According to the founding chief executive of Agusto & Co., a situation where a greater fraction of the government’s revenue is spent on payment of wages and salaries is not sustainable.
This, he noted, impacts negatively on the level of finance available for the government to invest in infrastructure.
Agusto made this remark in a presentation at a forum on Nigeria 2018 outlook organised by the Ecobank Group in Lagos recently.
He explained: “All the monies that we earn, we use it to pay salaries and wages of government workers, with little or no investments in infrastructure. That is not sustainable! Fiscal sustainability is a big challenge for Nigeria.
“We know how to budget N2.6 trillion, but we don’t know how fund it. But it is the true level of infrastructure spending that will impact the economy and not the budgeted amount.
“To budget N2 trillion for capital expenditure in an economy of N100 trillion, that is two per cent infrastructure investment. Ghana spends about five per cent annually on capital expenditure.
“Ivory Coast spends slightly above five per cent annually on capital expenditure, while Kenya spends slightly above seven per cent. So, the level of infrastructure spending in other key countries in Africa is much higher.
“This government came in on the promise that it is going to be big on infrastructure. Have they done that? Not really.”
He noted that obligatory spending of the federal government was still more than 100 per cent of revenues, “therefore there is no free cash flow for investment in infrastructure.”
“The fact that every kobo of infrastructure spending is financed by debt constrains ability to fully fund budgeted amounts.
“Actual borrowing in 2018 may be higher than the planned figure of N1.8 trillion and the bulk of the additional amount coming in local currency.”
He expressed displeasure over the perennial delay in passage of the annual budget.
According to the financial market expert, there is need for urgent fundamental reform in the country, such that there would be enough resources to utilise for capital expenditure.

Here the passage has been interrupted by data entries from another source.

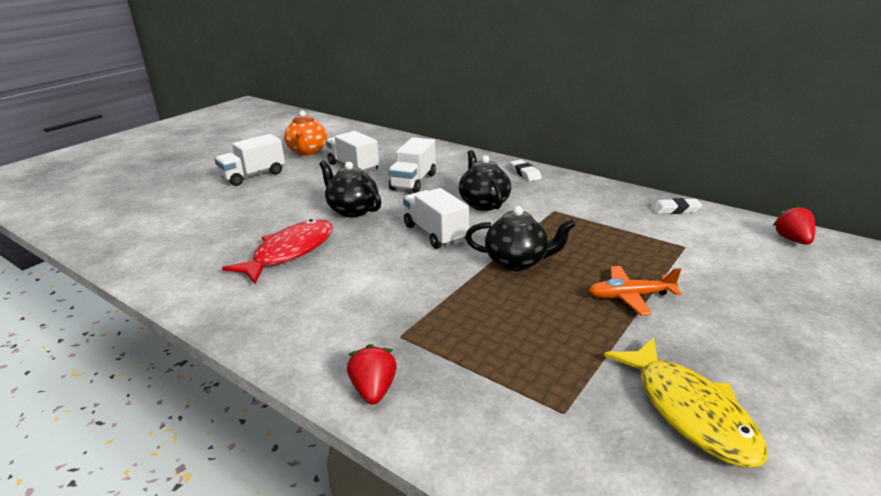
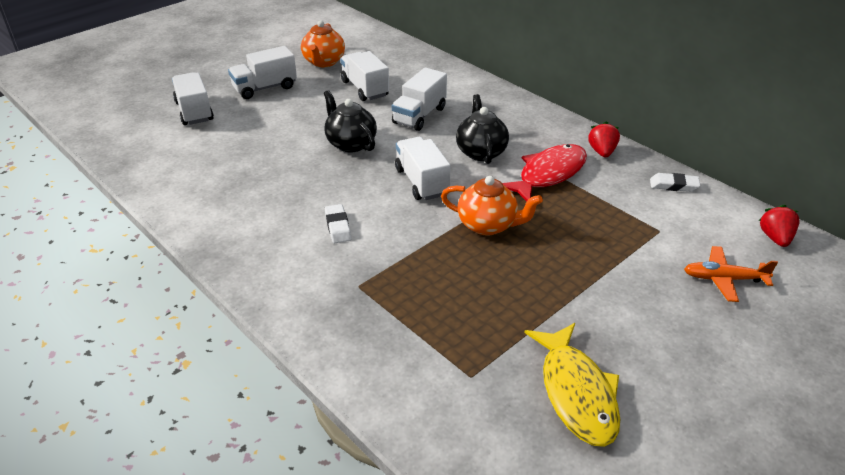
camera: 10 degrees right, 10 degrees up
(182, 201) = (194, 111): none -> white truck
(290, 252) = (282, 185): red fish -> red fish (548, 174)
(373, 390) = (323, 332): red strawberry -> red strawberry (602, 152)
(517, 262) = (488, 225): black teapot -> orange teapot
(525, 173) = (537, 118): white eraser -> white eraser (338, 226)
(630, 296) = (578, 277): orange plane -> orange plane (723, 279)

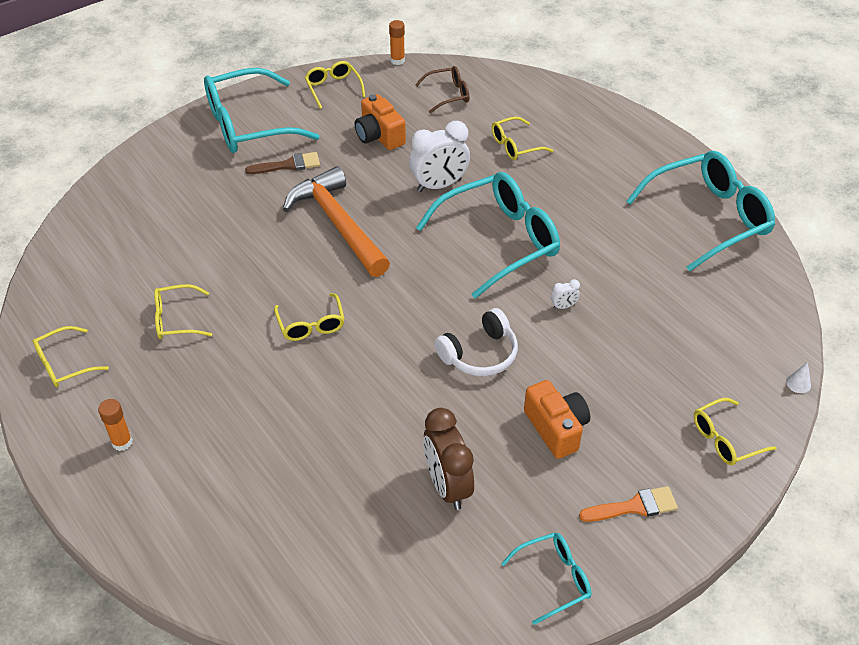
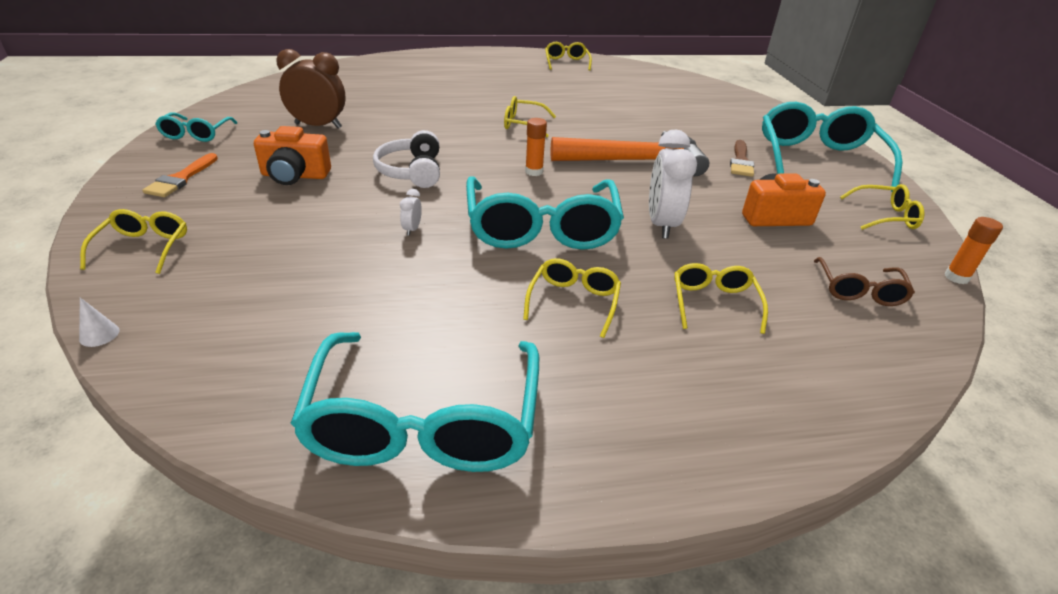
camera: 115 degrees right, 10 degrees down
(122, 442) = (487, 64): orange glue stick -> orange glue stick (534, 172)
(176, 319) = (575, 91): yellow glasses -> yellow glasses (573, 301)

He also faulted the argument that the level of debt accumulated by the country was low, just as he warned policymakers to be watchful of the rising debt.
“People say Nigeria is not over-leveraged and that our debt-to GDP ratio is less than 20 per cent. But the question is do we use GDP to repay debt? Nigeria is over leveraged,” he added.

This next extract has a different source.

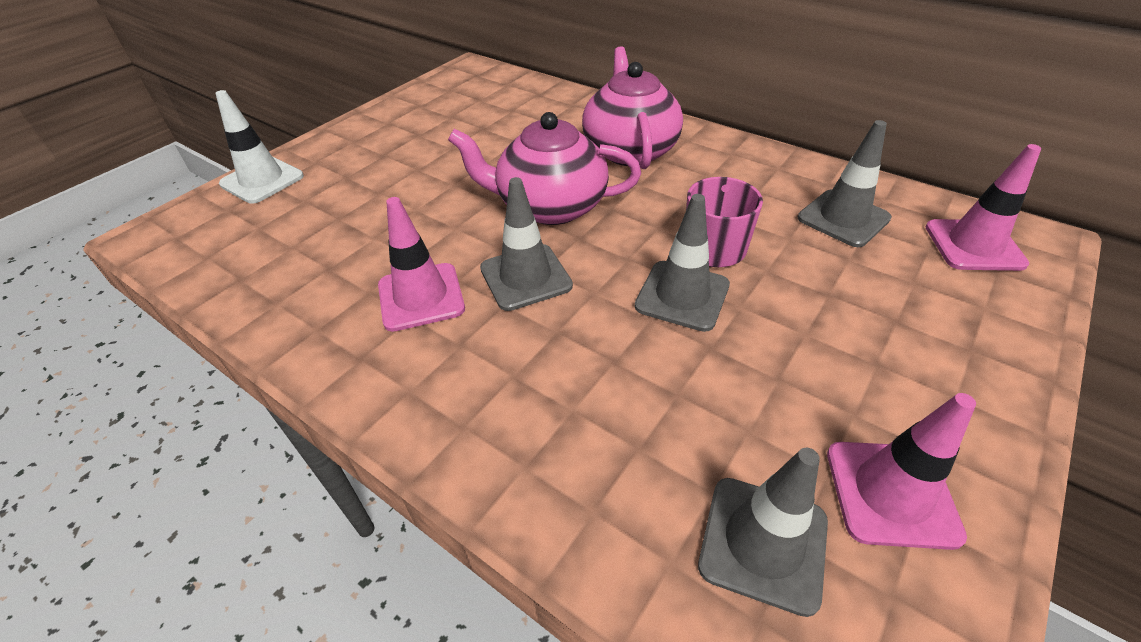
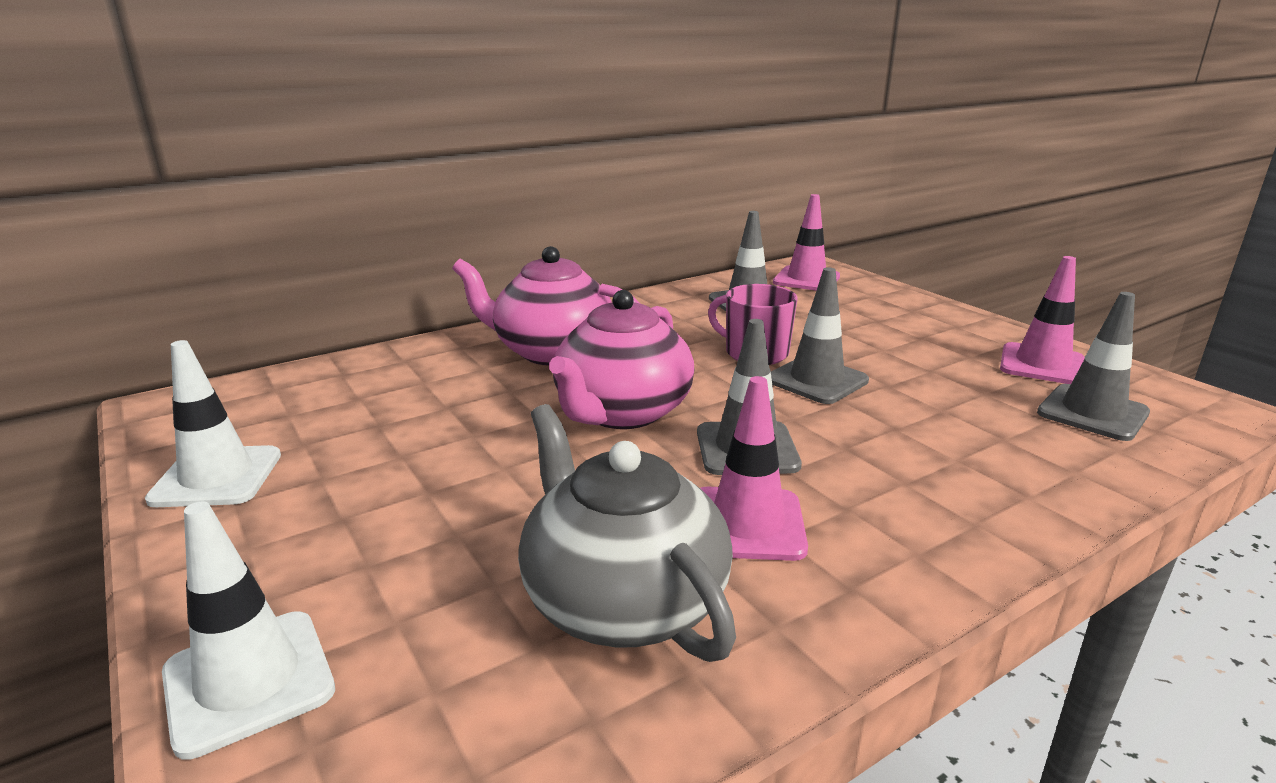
camera: 70 degrees left, 20 degrees down
(329, 264) = (622, 601): none -> grey teapot
(408, 109) = (217, 477): none -> white traffic cone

However, Agusto bemoaned the fact that a lot of Nigerians don’t pay taxes.
In his economic outlook, he predicted that the average price of the benchmark Bonny light crude for 2018 was likely to be higher than that of 2017, driven largely by OPEC production cuts, stronger growth and political tensions in the Middle East. According to him, the ability of Nigeria to grow its oil export revenue would still becontingent on its ability to produce and evacuate crude oil from the Niger-Delta.
He anticipated that the Central Bank of Nigeria (CBN) would continue its demand management strategy for imports this year.
“If Nigeria can produce and evacuate crude, she will build reserves but some of the reserves will be used to intervene in the NAFEX market to keep exchange rates at near current levels.
“The focus of monetary policy will remain exchange rate stability. Cash reserve requirement will therefore remain high although there might be a slight reduction in the rate.
“Inflation is likely to remain double digit. Federal government’sborrowing requirement will remain large and with double digit inflation, the average yield on FGN 90-day treasury bills will be in the region of 12 per cent,” he added.
Continuing, Agusto said: “We believe they would spend more this year. Nobody is going to save in an election year. External reserves, we closed the year at $39 billion and we believe we are going to get to about $46 billion by the end of this year. “Some people might argue that it might be bigger than $46 billion this year, but we don’t think so. Why don’t we think so?
“We believe there may be pressure on the foreign exchange market for the currency to devalue and the government may not like this. Therefore, it may use some of the reserves to intervene.”